JOHNS ISLAND — Jim Martin can grow anything, but the tough part of farming begins after the harvest.

By the numbers

Nationally, the number of farms grew 3.6 percent in recent years.South Carolina has lost 1,326 farms, which represents 43,416 acres of farm land, since 2007.Charleston County has lost 20 percent of its farms and 12 percent of its farm land in the past four years.The average age of South Carolina farmers is 59.Of the state’s 25,867 farmers, only 38 percent are younger than 55 years old and 11 percent are younger than 45 years old.Source: Lowcountry Local First and USDA-NASS, 2007

Martin, 49, a horticulturist by trade, took his first steps into the world of farming a few years ago.

Like many new farmers, he has pulled together a bundle of activities to sustain himself financially. He grows and sells vegetables, herbs and other farm products. He does consulting work in garden design, and offers educational services in gardening and farming. He displays and markets his work through his website, Martin also continues to work as the program director at the Charleston Parks Conservancy.

He now farms three small plots of land on Johns and James islands, and is looking for a larger piece of land that he can lease long-term.

“I’m selling myself in every way I can,” Martin said, “but my plan is for farming to eventually make up a larger percentage of my income.”

A demand for local produce and an aging farmer population have made conditions ripe for new farmers to break into the business. But people interested in getting back to the land shouldn’t romanticize it, or immediately quit their day jobs.

“Now, 80 percent of farmers across the country rely on 50 percent of non-farm income,” said Clemson University professor David Lamie, director of the school’s New and Beginning Farmer Program. The program introduces people to farming, especially its business aspects.

To get started in farming, Lamie said, people need land, labor, capital and management skills. Each one of those things presents a hurdle for people trying to break into the business, he said. Often, at least one of them proves to be insurmountable.

Steve Marchetti, 68, owner of Wrens Nest Farm on St. Helena Island, is the retired president of an engineering company, a job that took him around the world and gave him the opportunity to try many different types of food.

A businessman and a foodie, Marchetti grows unique products and has found niche markets through which to sell them. “I grow things people can’t get elsewhere,” he said. “Otherwise I would be just one more guy peddling cucumbers.”

One of his specialty crops is the tropea onion, which he called “the Italian Vidalia.” He also grows charentais melons, a French melon with a rich cantaloupe flavor.

The melons are delicate and tough to grow, he said. They can’t sit on the ground because they rot. They cost about $5 a piece, but they are worth it, he said.

“When they’re ripe, you can smell them in the field.”

Nikki Seibert, director of sustainable agriculture at Lowcountry Local First, said that new farmers generally fall into three different groups: people who come from farm families; younger, college-educated people who want to pursue farming as a career; and adults who choose farming as a second career, looking for work they are passionate about and enjoy doing everyday.

Seibert said her group provides support services to farmers, which she called “the ultimate entrepreneurs.”

Farmers are passionate about their work, she said, and they have to be. “You have to have the drive to work from sun up to sun down.”

Her group recently launched and “incubator farm” on Johns Island, which gives some new farmers use of a small plot of land for up to three years to get a better feel for farming. While being able to farm is a dream come true for some people, it’s not for everybody, Seibert said. “When you’re in a cubicle, you want to be outside. But when it’s 100 degrees in August, you want to be in a cubicle.”

Sidi Limehouse, who has been farming on Johns Island for more than 50 years, is working with Seibert’s group to train new farmers. A lot of the aspiring farmers are environmentally conscious, he said, but they don’t have any idea what it takes to run a farm.

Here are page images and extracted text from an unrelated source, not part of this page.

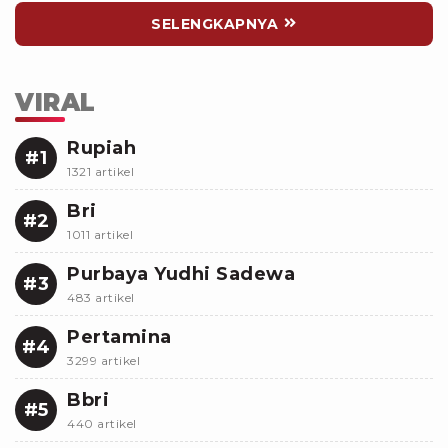
SELENGKAPNYA
VIRAL
Rupiah
#1
1321 artikel
Bri
#2
1011 artikel
Purbaya Yudhi Sadewa
#3
483 artikel
Pertamina
#4
3299 artikel
Bbri
#5
440 artikel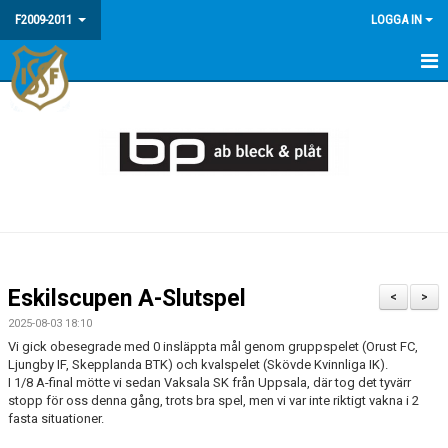
F2009-2011
LOGGA IN
HEM
NYHETER
MEDLEMSINFO / FAQ
KALENDER
MATCHER
Eskilscupen A-Slutspel
<
>
BILDGALLERI
2025-08-03 18:10
Vi gick obesegrade med 0 insläppta mål genom gruppspelet (Orust FC,
Ljungby IF, Skepplanda BTK) och kvalspelet (Skövde Kvinnliga IK).
I 1/8 A-final mötte vi sedan Vaksala SK från Uppsala, där tog det tyvärr
stopp för oss denna gång, trots bra spel, men vi var inte riktigt vakna i 2
fasta situationer.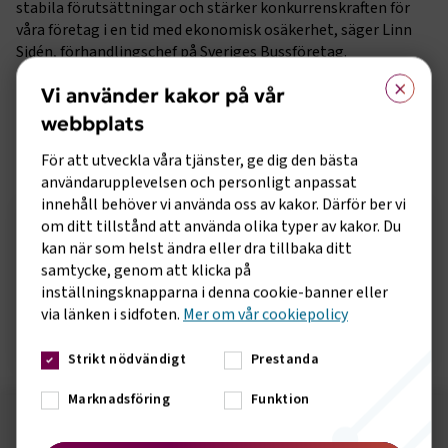
stabila förutsättningar och stärker konkurrenskraften för
våra företag i en tid med ekonomisk osäkerhet, säger Linn
Sidén, förhandlingschef på Sveriges Bussföretag.
×
Avtalet gäller från den 1 oktober 2023 till den 30 september
Vi använder kakor på vår
2025 och ger löneökningar på 7,4 procent.
webbplats
För att utveckla våra tjänster, ge dig den bästa
Sidomeny
KONTAKT
användarupplevelsen och personligt anpassat
innehåll behöver vi använda oss av kakor. Därför ber vi
om ditt tillstånd att använda olika typer av kakor. Du
Mattias Holmqvist
kan när som helst ändra eller dra tillbaka ditt
Pressansvarig
samtycke, genom att klicka på
inställningsknapparna i denna cookie-banner eller
via länken i sidfoten.
Mer om vår cookiepolicy
Skicka e-post
072-224 58 55
Strikt nödvändigt
Prestanda
Marknadsföring
Funktion
Följ oss på sociala medier!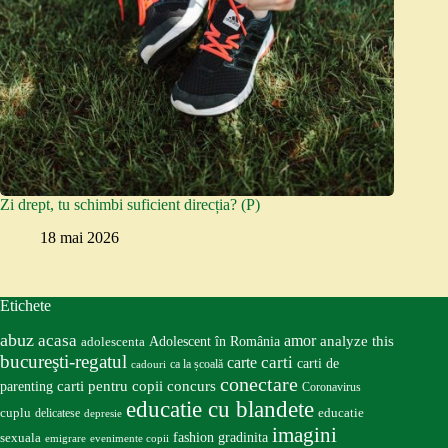
Zi drept, tu schimbi suficient direcția? (P)
18 mai 2026
Etichete
abuz
acasa
amor
Adolescent în România
analyze this
adolescenta
bucureşti-regatul
carte
carti
carti de
ca la școală
cadouri
conectare
carti pentru copii
concurs
parenting
Coronavirus
educatie cu blandete
educatie
cuplu
delicatese
depresie
imagini
fashion
gradinita
sexuala
emigrare
evenimente copii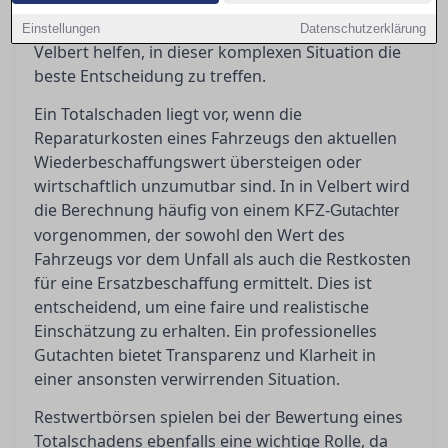
bei denen man jedoch Vorsicht walten lassen
sollte. Ein erfahrener Gutachter kann Ihnen in
Einstellungen
Datenschutzerklärung
Velbert helfen, in dieser komplexen Situation die
beste Entscheidung zu treffen.
Ein Totalschaden liegt vor, wenn die
Reparaturkosten eines Fahrzeugs den aktuellen
Wiederbeschaffungswert übersteigen oder
wirtschaftlich unzumutbar sind. In in Velbert wird
die Berechnung häufig von einem
KFZ-Gutachter
vorgenommen, der sowohl den Wert des
Fahrzeugs vor dem Unfall als auch die Restkosten
für eine Ersatzbeschaffung ermittelt. Dies ist
entscheidend, um eine faire und realistische
Einschätzung zu erhalten. Ein professionelles
Gutachten bietet Transparenz und Klarheit in
einer ansonsten verwirrenden Situation.
Restwertbörsen spielen bei der Bewertung eines
Totalschadens ebenfalls eine wichtige Rolle, da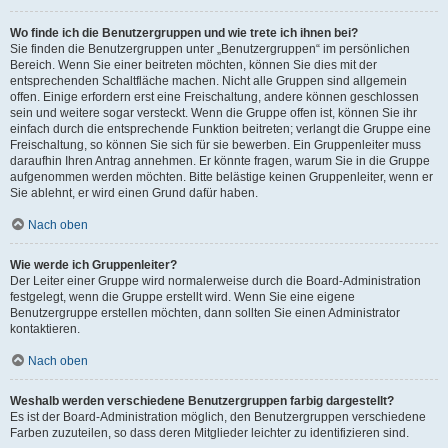
Wo finde ich die Benutzergruppen und wie trete ich ihnen bei?
Sie finden die Benutzergruppen unter „Benutzergruppen“ im persönlichen
Bereich. Wenn Sie einer beitreten möchten, können Sie dies mit der
entsprechenden Schaltfläche machen. Nicht alle Gruppen sind allgemein
offen. Einige erfordern erst eine Freischaltung, andere können geschlossen
sein und weitere sogar versteckt. Wenn die Gruppe offen ist, können Sie ihr
einfach durch die entsprechende Funktion beitreten; verlangt die Gruppe eine
Freischaltung, so können Sie sich für sie bewerben. Ein Gruppenleiter muss
daraufhin Ihren Antrag annehmen. Er könnte fragen, warum Sie in die Gruppe
aufgenommen werden möchten. Bitte belästige keinen Gruppenleiter, wenn er
Sie ablehnt, er wird einen Grund dafür haben.
Nach oben
Wie werde ich Gruppenleiter?
Der Leiter einer Gruppe wird normalerweise durch die Board-Administration
festgelegt, wenn die Gruppe erstellt wird. Wenn Sie eine eigene
Benutzergruppe erstellen möchten, dann sollten Sie einen Administrator
kontaktieren.
Nach oben
Weshalb werden verschiedene Benutzergruppen farbig dargestellt?
Es ist der Board-Administration möglich, den Benutzergruppen verschiedene
Farben zuzuteilen, so dass deren Mitglieder leichter zu identifizieren sind.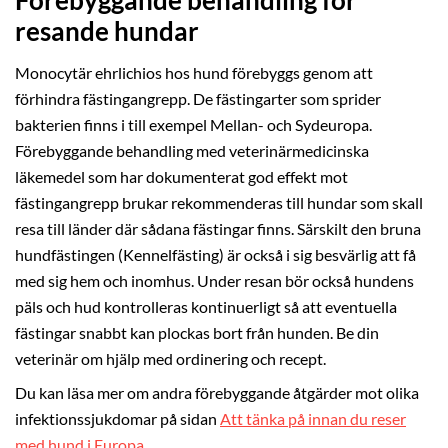
Förebyggande behandling för
resande hundar
Monocytär ehrlichios hos hund förebyggs genom att
förhindra fästingangrepp. De fästingarter som sprider
bakterien finns i till exempel Mellan- och Sydeuropa.
Förebyggande behandling med veterinärmedicinska
läkemedel som har dokumenterat god effekt mot
fästingangrepp brukar rekommenderas till hundar som skall
resa till länder där sådana fästingar finns. Särskilt den bruna
hundfästingen (Kennelfästing) är också i sig besvärlig att få
med sig hem och inomhus. Under resan bör också hundens
päls och hud kontrolleras kontinuerligt så att eventuella
fästingar snabbt kan plockas bort från hunden. Be din
veterinär om hjälp med ordinering och recept.
Du kan läsa mer om andra förebyggande åtgärder mot olika
infektionssjukdomar på sidan
Att tänka på innan du reser
med hund i Europa
.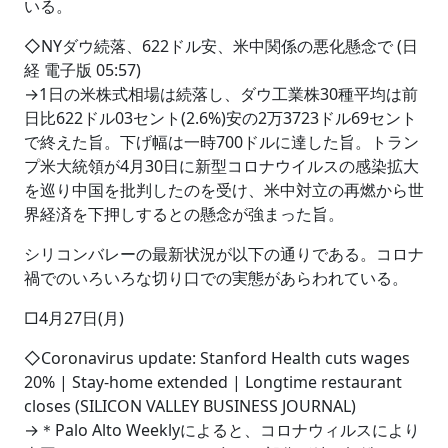
いる。
◇NYダウ続落、622ドル安、米中関係の悪化懸念で (日
経 電子版 05:57)
→1日の米株式相場は続落し、ダウ工業株30種平均は前
日比622ドル03セント(2.6%)安の2万3723ドル69セント
で終えた旨。下げ幅は一時700ドルに達した旨。トラン
プ米大統領が4月30日に新型コロナウイルスの感染拡大
を巡り中国を批判したのを受け、米中対立の再燃から世
界経済を下押しするとの懸念が強まった旨。
シリコンバレーの最新状況が以下の通りである。コロナ
禍でのいろいろな切り口での実態があらわれている。
□4月27日(月)
◇Coronavirus update: Stanford Health cuts wages
20% | Stay-home extended | Longtime restaurant
closes (SILICON VALLEY BUSINESS JOURNAL)
→＊Palo Alto Weeklyによると、コロナウィルスにより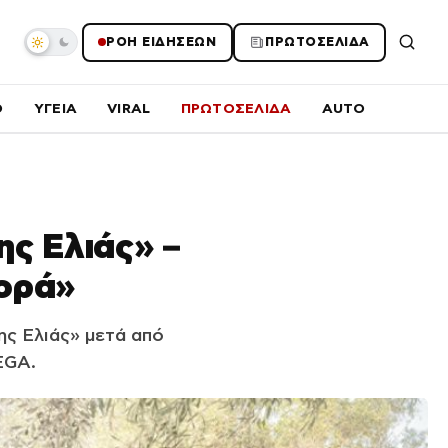
ΡΟΗ ΕΙΔΗΣΕΩΝ
ΠΡΩΤΟΣΕΛΙΔΑ
O
ΥΓΕΙΑ
VIRAL
ΠΡΩΤΟΣΕΛΙΔΑ
AUTO
ης Ελιάς» –
φορά»
ης Ελιάς» μετά από
EGA.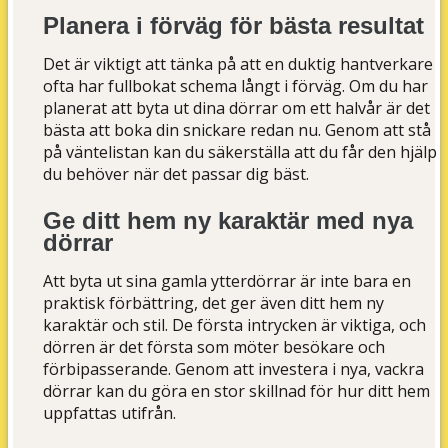
Planera i förväg för bästa resultat
Det är viktigt att tänka på att en duktig hantverkare
ofta har fullbokat schema långt i förväg. Om du har
planerat att byta ut dina dörrar om ett halvår är det
bästa att boka din snickare redan nu. Genom att stå
på väntelistan kan du säkerställa att du får den hjälp
du behöver när det passar dig bäst.
Ge ditt hem ny karaktär med nya
dörrar
Att byta ut sina gamla ytterdörrar är inte bara en
praktisk förbättring, det ger även ditt hem ny
karaktär och stil. De första intrycken är viktiga, och
dörren är det första som möter besökare och
förbipasserande. Genom att investera i nya, vackra
dörrar kan du göra en stor skillnad för hur ditt hem
uppfattas utifrån.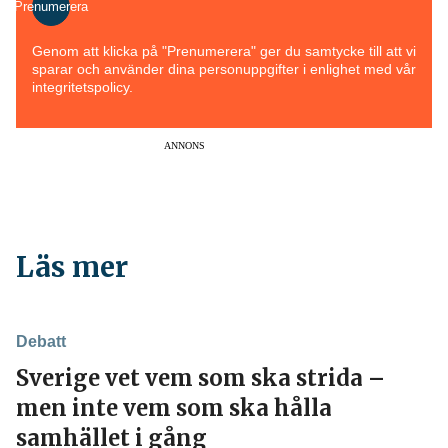
Prenumerera
Genom att klicka på "Prenumerera" ger du samtycke till att vi
sparar och använder dina personuppgifter i enlighet med vår
integritetspolicy.
ANNONS
Läs mer
Debatt
Sverige vet vem som ska strida –
men inte vem som ska hålla
samhället i gång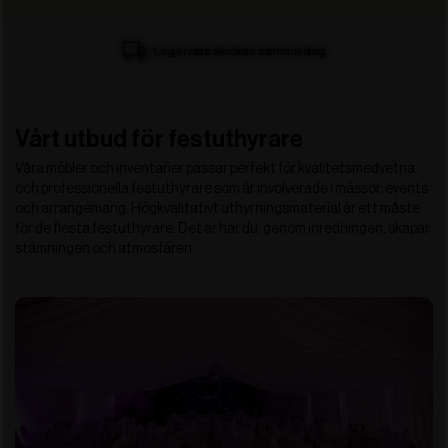
Fri frakt vid köp över 5 000 SEK
…
Vårt utbud för festuthyrare
Våra möbler och inventarier passar perfekt för kvalitetsmedvetna
och professionella festuthyrare som är involverade i mässor, events
och arrangemang. Högkvalitativt uthyrningsmaterial är ett måste
för de flesta festuthyrare. Det är här du, genom inredningen, skapar
stämningen och atmosfären.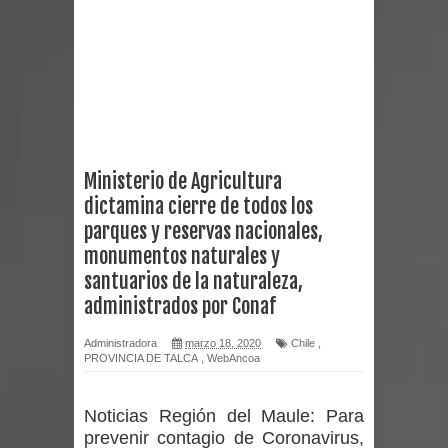
Chancho 2026
Torneo de Asadores reúne a 13
equipos en la Fiesta del Chancho
2026 en Talca
Ministerio de Agricultura
dictamina cierre de todos los
Alerta por hantavirus: expertos piden
parques y reservas nacionales,
reforzar medidas y consulta oportuna
monumentos naturales y
santuarios de la naturaleza,
Matrimonios Linarenses Celebraron
administrados por Conaf
Bodas de Oro
Administradora
marzo 18, 2020
Chile
,
PROVINCIA DE TALCA
,
WebAncoa
Departamento Comunal de Salud de
Noticias Región del Maule:
Curicó desarrollará jornada de
Para
prevenir contagio de Coronavirus,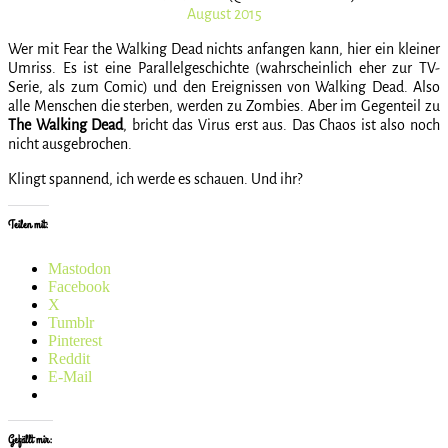
August 2015
Wer mit Fear the Walking Dead nichts anfangen kann, hier ein kleiner
Umriss. Es ist eine Parallelgeschichte (wahrscheinlich eher zur TV-
Serie, als zum Comic) und den Ereignissen von Walking Dead. Also
alle Menschen die sterben, werden zu Zombies. Aber im Gegenteil zu
The Walking Dead
, bricht das Virus erst aus. Das Chaos ist also noch
nicht ausgebrochen.
Klingt spannend, ich werde es schauen. Und ihr?
Teilen mit:
Mastodon
Facebook
X
Tumblr
Pinterest
Reddit
E-Mail
Gefällt mir: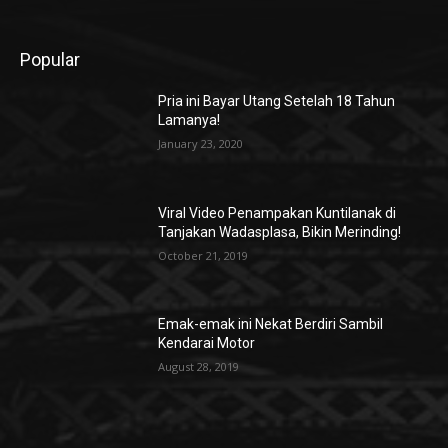
Popular
Pria ini Bayar Utang Setelah 18 Tahun
Lamanya!
January 23, 2020
Viral Video Penampakan Kuntilanak di
Tanjakan Wadasplasa, Bikin Merinding!
October 21, 2019
Emak-emak ini Nekat Berdiri Sambil
Kendarai Motor
August 28, 2019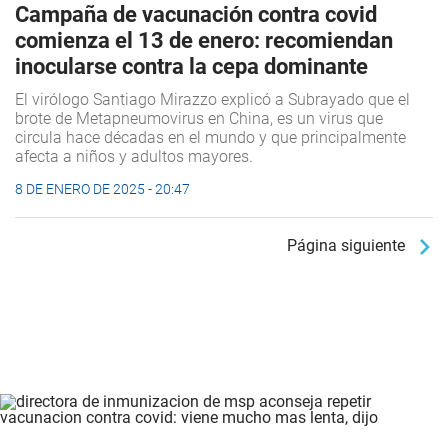
Campaña de vacunación contra covid
comienza el 13 de enero: recomiendan
inocularse contra la cepa dominante
El virólogo Santiago Mirazzo explicó a Subrayado que el
brote de Metapneumovirus en China, es un virus que
circula hace décadas en el mundo y que principalmente
afecta a niños y adultos mayores.
8 DE ENERO DE 2025 - 20:47
Página siguiente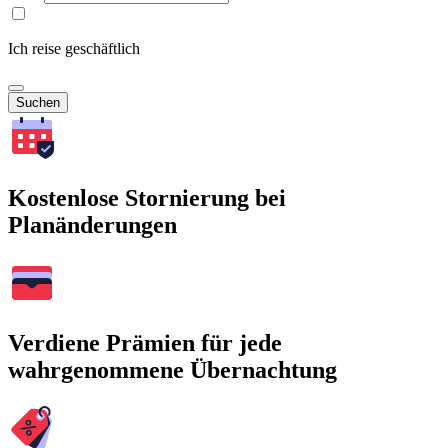
Ich reise geschäftlich
Suchen
Kostenlose Stornierung bei
Planänderungen
Verdiene Prämien für jede
wahrgenommene Übernachtung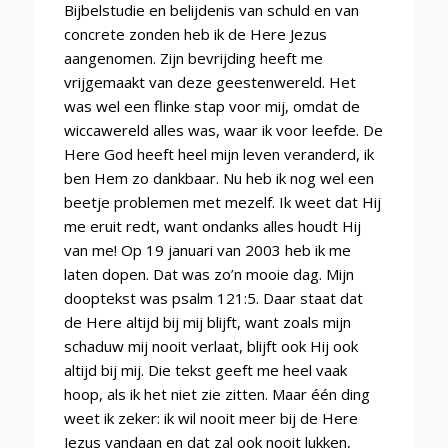
Bijbelstudie en belijdenis van schuld en van
concrete zonden heb ik de Here Jezus
aangenomen. Zijn bevrijding heeft me
vrijgemaakt van deze geestenwereld. Het
was wel een flinke stap voor mij, omdat de
wiccawereld alles was, waar ik voor leefde. De
Here God heeft heel mijn leven veranderd, ik
ben Hem zo dankbaar. Nu heb ik nog wel een
beetje problemen met mezelf. Ik weet dat Hij
me eruit redt, want ondanks alles houdt Hij
van me! Op 19 januari van 2003 heb ik me
laten dopen. Dat was zo’n mooie dag. Mijn
dooptekst was psalm 121:5. Daar staat dat
de Here altijd bij mij blijft, want zoals mijn
schaduw mij nooit verlaat, blijft ook Hij ook
altijd bij mij. Die tekst geeft me heel vaak
hoop, als ik het niet zie zitten. Maar één ding
weet ik zeker: ik wil nooit meer bij de Here
Jezus vandaan en dat zal ook nooit lukken,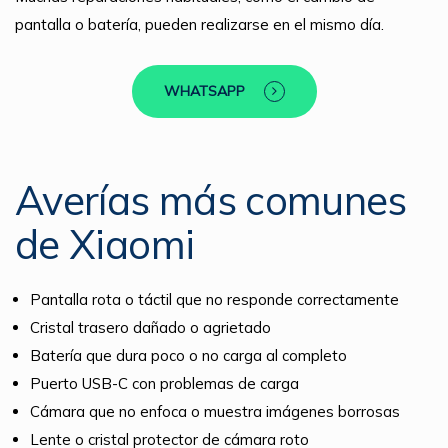
pantalla o batería, pueden realizarse en el mismo día.
WHATSAPP
Averías más comunes
de Xiaomi
Pantalla rota o táctil que no responde correctamente
Cristal trasero dañado o agrietado
Batería que dura poco o no carga al completo
Puerto USB-C con problemas de carga
Cámara que no enfoca o muestra imágenes borrosas
Lente o cristal protector de cámara roto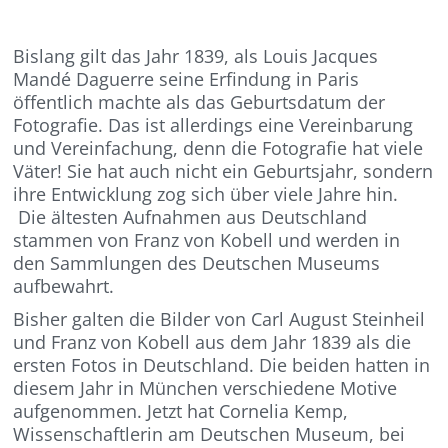
Bislang gilt das Jahr 1839, als Louis Jacques
Mandé Daguerre seine Erfindung in Paris
öffentlich machte als das Geburtsdatum der
Fotografie. Das ist allerdings eine Vereinbarung
und Vereinfachung, denn die Fotografie hat viele
Väter! Sie hat auch nicht ein Geburtsjahr, sondern
ihre Entwicklung zog sich über viele Jahre hin.
Die ältesten Aufnahmen aus Deutschland
stammen von Franz von Kobell und werden in
den Sammlungen des Deutschen Museums
aufbewahrt.
Bisher galten die Bilder von Carl August Steinheil
und Franz von Kobell aus dem Jahr 1839 als die
ersten Fotos in Deutschland. Die beiden hatten in
diesem Jahr in München verschiedene Motive
aufgenommen. Jetzt hat Cornelia Kemp,
Wissenschaftlerin am Deutschen Museum, bei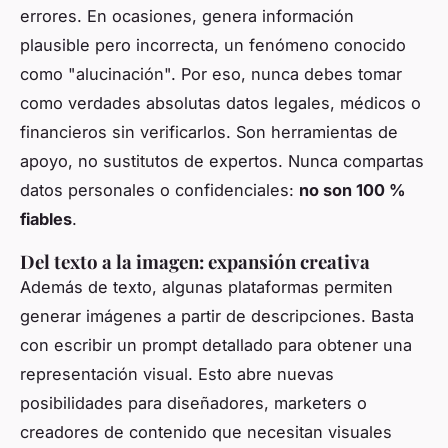
errores. En ocasiones, genera información
plausible pero incorrecta, un fenómeno conocido
como "alucinación". Por eso, nunca debes tomar
como verdades absolutas datos legales, médicos o
financieros sin verificarlos. Son herramientas de
apoyo, no sustitutos de expertos. Nunca compartas
datos personales o confidenciales:
no son 100 %
fiables
.
Del texto a la imagen: expansión creativa
Además de texto, algunas plataformas permiten
generar imágenes a partir de descripciones. Basta
con escribir un prompt detallado para obtener una
representación visual. Esto abre nuevas
posibilidades para diseñadores, marketers o
creadores de contenido que necesitan visuales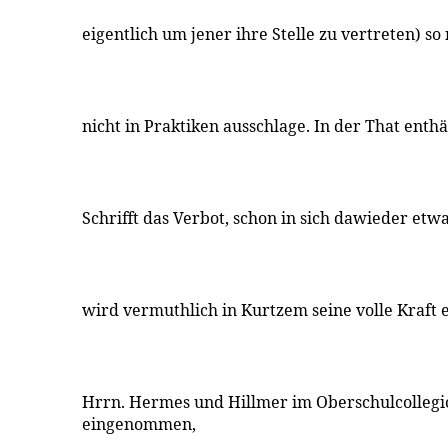
eigentlich um jener ihre Stelle zu vertreten) s
nicht in Praktiken ausschlage. In der That enthä
Schrifft das Verbot, schon in sich dawieder etwa
wird vermuthlich in Kurtzem seine volle Kraft 
Hrrn. Hermes und Hillmer im Oberschulcollegio
eingenommen,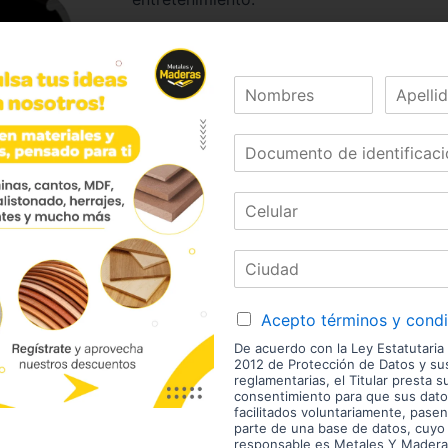
Mobile
08427
Referencia:
PERALM83BPN
Las imágenes mostradas son de referencia y los colores
envío son variables y serán asumidos por el comprador. 
enchape. Sólo despachamos tableros en la zona urbana
Disponibilidad de mercancía sujeta a verificación de inv
aviso.
Acepto términos y cond
De acuerdo con la Ley Estatutaria
2012 de Protección de Datos y s
reglamentarias, el Titular presta s
consentimiento para que sus dato
estras Marcas
facilitados voluntariamente, pasen
parte de una base de datos, cuyo
responsable es Metales Y Madera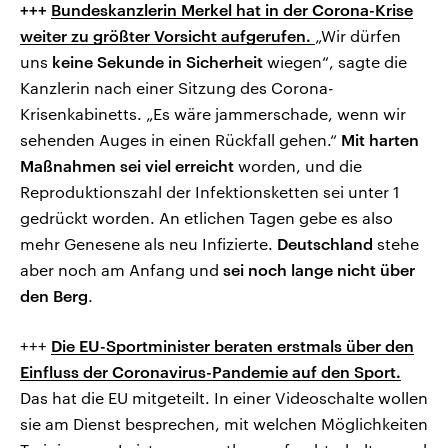
+++
Bundeskanzlerin Merkel hat in der Corona-Krise
weiter zu größter Vorsicht aufgerufen.
„Wir dürfen
uns
keine Sekunde in Sicherheit
wiegen“, sagte die
Kanzlerin nach einer Sitzung des Corona-
Krisenkabinetts. „Es wäre jammerschade, wenn wir
sehenden Auges in einen Rückfall gehen.“
Mit harten
Maßnahmen sei viel erreicht
worden, und die
Reproduktionszahl der Infektionsketten sei unter 1
gedrückt worden. An etlichen Tagen gebe es also
mehr Genesene als neu Infizierte.
Deutschland
stehe
aber noch am Anfang und
sei noch lange nicht über
den Berg
.
+++
Die EU-Sportminister beraten erstmals über den
Einfluss der Coronavirus-Pandemie auf den Sport.
Das hat die EU mitgeteilt. In einer Videoschalte wollen
sie am Dienst besprechen, mit welchen Möglichkeiten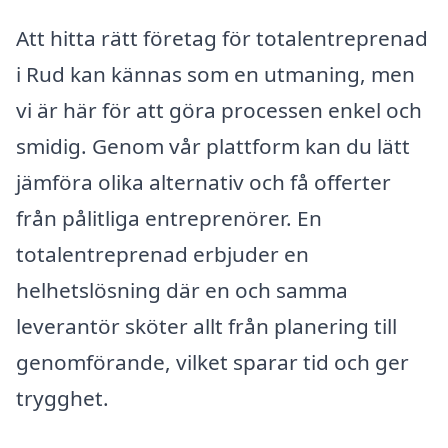
Att hitta rätt företag för totalentreprenad
i Rud kan kännas som en utmaning, men
vi är här för att göra processen enkel och
smidig. Genom vår plattform kan du lätt
jämföra olika alternativ och få offerter
från pålitliga entreprenörer. En
totalentreprenad erbjuder en
helhetslösning där en och samma
leverantör sköter allt från planering till
genomförande, vilket sparar tid och ger
trygghet.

“They want to be sustainable, but first they have to make the farmer sustainable,” Limehouse said.

Harleston Towles, 24, completed an apprenticeship program and has continued working at Limehouse’s Rosebank Farm. Members of his extended family have been farming on Johns, Wadmalaw and Edisto islands for generations, and Towles wants to continue the tradition.

And he understands that farming is a business. He recently had an idea to create a “mobile farmers’ market,” by getting a bus, and then selling produce from it in different areas. Limehouse is going to help him launch the plan.

Towles thinks that bringing produce closer to customers would boost sales. “Americans are creatures of convenience,” he said.

Some people think agriculture is a trade of the past, Towles said, but he doesn’t think that’s true. To him, it represents work in which he can use both his hands and his intellect.

On a given day, he said, he might learn important information about crop diseases, be introduced to new varieties of plants, and fix a pump. “No day is the same,” he said.